# Problem:
Rewrite the entries from the line containing "ACTIVITÉS DU CLUB" through the line containing "Castellane – vers Brandis", replacing "AGENDA" with "CALENDRIER" and changing nothing else. Give back only those lines.

# Input for this task:
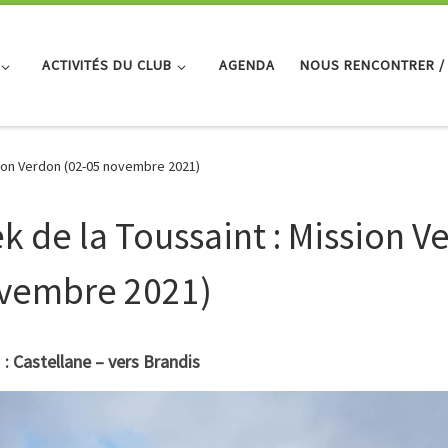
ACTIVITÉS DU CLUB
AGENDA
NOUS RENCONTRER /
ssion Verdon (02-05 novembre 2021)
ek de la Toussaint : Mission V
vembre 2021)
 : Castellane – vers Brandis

* * *

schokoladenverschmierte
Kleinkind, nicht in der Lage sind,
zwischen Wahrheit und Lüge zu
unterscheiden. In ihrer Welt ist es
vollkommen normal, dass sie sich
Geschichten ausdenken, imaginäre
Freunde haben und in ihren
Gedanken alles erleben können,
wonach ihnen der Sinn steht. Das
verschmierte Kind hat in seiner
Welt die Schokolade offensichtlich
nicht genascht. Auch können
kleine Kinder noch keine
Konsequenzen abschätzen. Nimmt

---

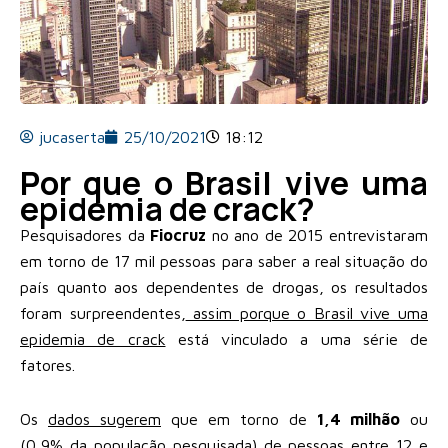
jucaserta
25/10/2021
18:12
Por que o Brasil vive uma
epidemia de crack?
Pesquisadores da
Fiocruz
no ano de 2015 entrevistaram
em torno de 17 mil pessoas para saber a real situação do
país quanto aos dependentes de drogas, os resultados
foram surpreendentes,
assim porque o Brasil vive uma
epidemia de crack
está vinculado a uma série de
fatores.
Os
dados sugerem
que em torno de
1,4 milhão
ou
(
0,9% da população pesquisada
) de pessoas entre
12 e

# Completed exercise:
ACTIVITÉS DU CLUB
CALENDRIER
NOUS RENCONTRER /
ssion Verdon (02-05 novembre 2021)
ek de la Toussaint : Mission V
vembre 2021)
 : Castellane – vers Brandis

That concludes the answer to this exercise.